Die allerdings scheinen sich ein eigenes Bild von dem Ganzen zu machen. Siggelkow mögen sie. Viele rennen mit offenen Armen auf ihn zu. Auch auf die 15 ehrenamtlichen Mitarbeiter und vier Praktikanten. Zum Vater im Himmel haben sie eher ein zweckorientierteres Verhältnis. „Gott gibt uns Inspiration“, sagt der 18-jährige Tankwartlehrling Marcel. Heute ist sein freier Tag. Er hilft beim Essen austeilen. Sonst ist er HipHopper. Selbstverständlich singt er die Genesis. „Da sind Storys drin.“ Die ersten vier Zeilen seines neuen Songs hat er großzügig freigegeben: „Gott der Schöpfer aller Kreatur / formt die Menschen und schuf die Natur / mit großer Weisheit, stark an Kraft / aus Liebe und in unendlicher Macht.“
Außer der Suppenküche sind zwei ehemalige Schulräume für die Kinder zugänglich. In einem stehen Tischtennisplatte, Tischfußball und ein Sofa vor der notdürfig überstrichenen Blümchentapete. Ein paar Jungs spielen mit einem ferngesteuerten Auto. Einer tut so, als wolle er die anderen schlagen. „Ronny, du Arsch, hör auf. Du kriegst eine aufs Maul.“ Ronny tritt von da an nur noch gegen die Möbel. An den Wänden hängen Lieder, die Jesus und die Bibel preisen. Das Unbestechlichste, Universellste von allen: „Superbuch, Superbuch, Su-su-su-su-superbuch. Na klar, es ist wahr, alles Wichtige steht da.“ Es könnte auch der Duden sein, der hier besungen wird.

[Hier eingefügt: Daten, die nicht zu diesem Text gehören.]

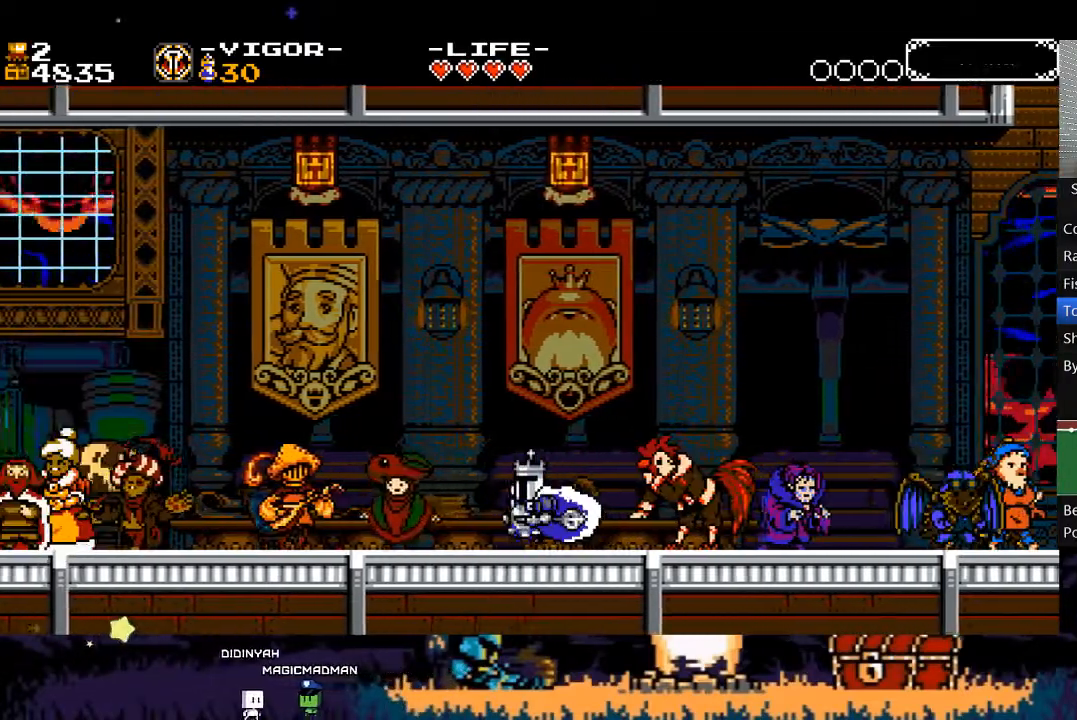
{"buttons": [], "events": [[50, "START", "up"], [117, "START", "down"], [183, "START", "up"], [250, "START", "down"], [317, "START", "up"]]}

Siggelkow fühlte sich vor zehn Jahren nach Hellersdorf „berufen“. Seit 1995 arbeiten er und die Mitglieder der freikirchlichen Gemeinde am Aufbau der Arche. Der Bezirk hat ihnen die Schule mietfrei überlassen, für Betriebskosten und Instandsetzung müssen sie selbst aufkommen. 150.000 Euro im Jahr brauchen sie. Das meiste sind Spenden. Seit zwei Jahren bezahlt der Bezirk einen hauptamtlichen Mitarbeiter. Ihn, Siggelkow. Mit seiner Stelle stehen und fallen die akquirierten Drittmittel. Auch der Arbeit der Ehrenamtlichen fehlte bei seinem Wegfall jemand, der rechtlich die Verantwortung trägt. Das Projekt stünde vor dem Aus. 120 Kinder verlören eine Anlaufstelle, wo unter großem persönlichem Einsatz, wenngleich mit religiöser Zielvorgabe, soziale Defizite aufgefangen werden, für die es anderweitig offenbar keine Anlaufstellen mehr gibt.
Der Bezirk Marzahn-Hellersdorf ist in die finanzielle Bredouille gekommen, weil er im vorigen Jahr etwa 2 Millionen Euro mehr für die so genannten „freiwilligen sozialen Leistungen“ ausgegeben hat. Für das Gehalt von Siggelkow zum Beispiel. Weil der Senat den Bezirken ihren finanziellen Rahmen vorgibt, hat Sarrazin daraufhin die Überweisungen für Marzahn-Hellersdorf in diesem Bereich gesperrt und sich selbst zum Jugendstadtrat des Bezirks erklärt, der nun über die Vergabe des Geldes entscheidet. Eine Kampfansage des Senats gegen einen Bezirk? Die Projekte baden es aus. Deshalb wollen sie nun in guter Tradition Montagsdemonstrationen veranstalten. Auf der ersten waren 500 Menschen. Auf der nächsten, so die Ankündigung, werden es mehr sein.